=== Text provided ===

Can you advise on a short term programme to attach the works hard prior to Christmas, can you liaise to make sure we get some good work in prior to the Christmas break."
"RMP provided its tender on 21 November 2014(15:19). Negotiations then took place between the parties and on 5 December 2014, Chalcroft accepted RMP's offer by way of email at 16:45. This confirms the agreed value for the Works at £509,162.71. No terms were agreed between the parties, save for the scope of the Works and the contract sum."
The Letter of Intent
"Further to our recent discussions, we are pleased to confirm it it our intention to place the Groundwork's package with your company. Please accept this as a letter of intent to the value of £509,162.71 & VAT for the initial works, in lieu of the full order.
Please accept this letter as your instruction to proceed with the necessary procurement, mobilisation and carrying out of the works on the basis set out in the terms and conditions of this letter up to a total financial commitment as stated above, or any other such amount as we may agree upon in writing . . We shall be under no obligation to you, either as to the making of any further payment, or as to any other matter, until agreement and execution of the Contract and all security required by the Contract.
The works are to be carried out under a standard JCT 2011 Design & Build Contract Without Quantities. Items of note at this stage are:
- LAD's have been set at £10,000/week.
- Retention Indemnity Letter replaces % held retention.
- Commencement date is 8th December 2014.
The sum stated above is to include but not be limited to the following general items/attendances: -
- Payment will be made 42 days from the date of the main valuation; these will be carried out in accordance with the attached Valuation Schedule. Please ensure you forward applications in accordance with the schedule (to follow).

=== Input data ===

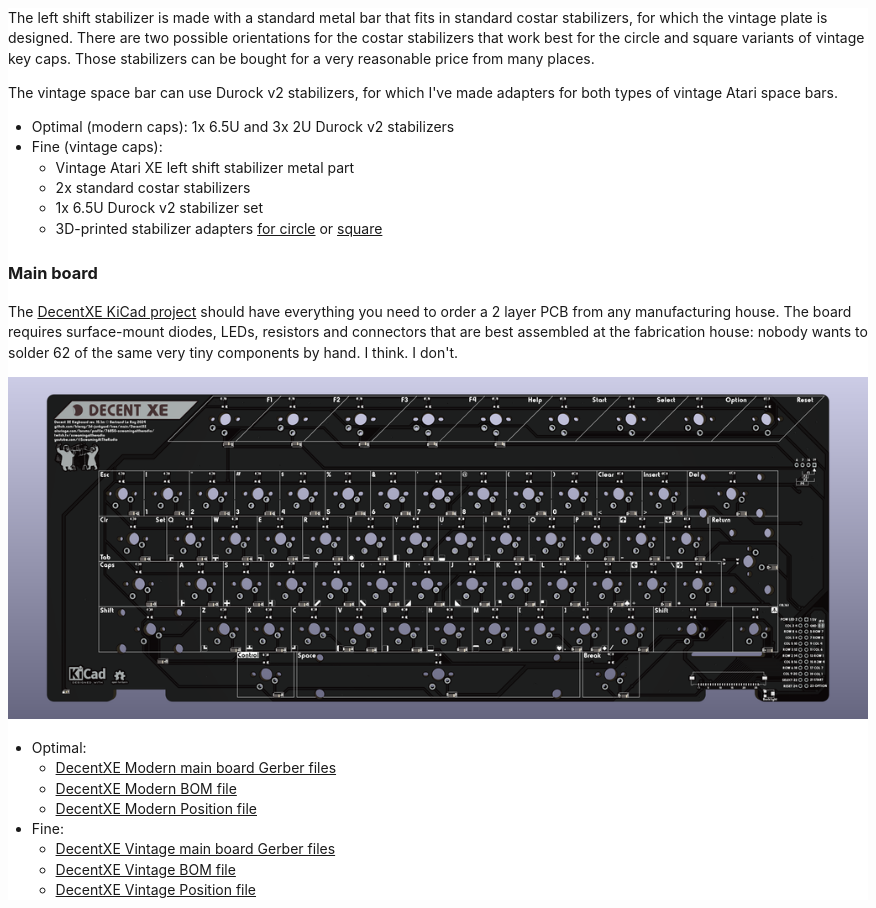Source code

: The left shift stabilizer is made with a standard metal bar that fits in standard costar stabilizers, for which the vintage plate is designed. There are two possible orientations for the costar stabilizers that work best for the circle and square variants of vintage key caps. Those stabilizers can be bought for a very reasonable price from many places.

The vintage space bar can use Durock v2 stabilizers, for which I've made adapters for both types of vintage Atari space bars.

* Optimal (modern caps): 1x 6.5U and 3x 2U Durock v2 stabilizers
* Fine (vintage caps):
    * Vintage Atari XE left shift stabilizer metal part
    * 2x standard costar stabilizers
    * 1x 6.5U Durock v2 stabilizer set
    * 3D-printed stabilizer adapters [for circle](./Stabilizers/durock-v2-spacebar-circle-adapter.stl) or [square](./Stabilizers/durock-v2-spacebar-square-adapter.stl)

### Main board

The [DecentXE KiCad project](./Keyboard/DecentXE-Modern.kicad_pcb) should have everything you need to order a 2 layer PCB from any manufacturing house. The board requires surface-mount diodes, LEDs, resistors and connectors that are best assembled at the fabrication house: nobody wants to solder 62 of the same very tiny components by hand. I think. I don't.

![The DecentXE main board](./Media/DecentXE-Modern-front.png)

* Optimal:
    - [DecentXE Modern main board Gerber files](./Keyboard//production/Decent_XE_Keyboard_-_Modern_15.1.zip)
    - [DecentXE Modern BOM file](./Keyboard/production/Decent_XE_Keyboard_-_Modern_15.1-bom.csv)
    - [DecentXE Modern Position file](./Keyboard/production/Decent_XE_Keyboard_-_Modern_15.1-positions.csv)
* Fine:
    - [DecentXE Vintage main board Gerber files](./Keyboard//production/Decent_XE_Keyboard_-_Vintage_15.zip)
    - [DecentXE Vintage BOM file](./Keyboard/production/Decent_XE_Keyboard_-_Vintage_15-bom.csv)
    - [DecentXE Vintage Position file](./Keyboard/production/Decent_XE_Keyboard_-_Vintage_15-positions.csv)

===

Questions on the material
1. Answer these questions using the contract excerpt:
(a) On what date and at what time did Chalcroft accept RMP's offer?
(b) At what rate have the LADs been set?
(c) How many days after the date of the main valuation will payment be made?
2. Identify every calendar date that the contract excerpt states.
3. Reproduce the contract excerpt from "- Commencement date" up to and including "schedule (to follow).".
Rely solely on the contract excerpt when responding.

Answers for the tasks
1.
(a) 5 December 2014, at 16:45, by email.
(b) £10,000/week.
(c) 42 days.

2.
- 21 November 2014
- 5 December 2014
- 8th December 2014

3.
- Commencement date is 8th December 2014.
The sum stated above is to include but not be limited to the following general items/attendances: -
- Payment will be made 42 days from the date of the main valuation; these will be carried out in accordance with the attached Valuation Schedule. Please ensure you forward applications in accordance with the schedule (to follow).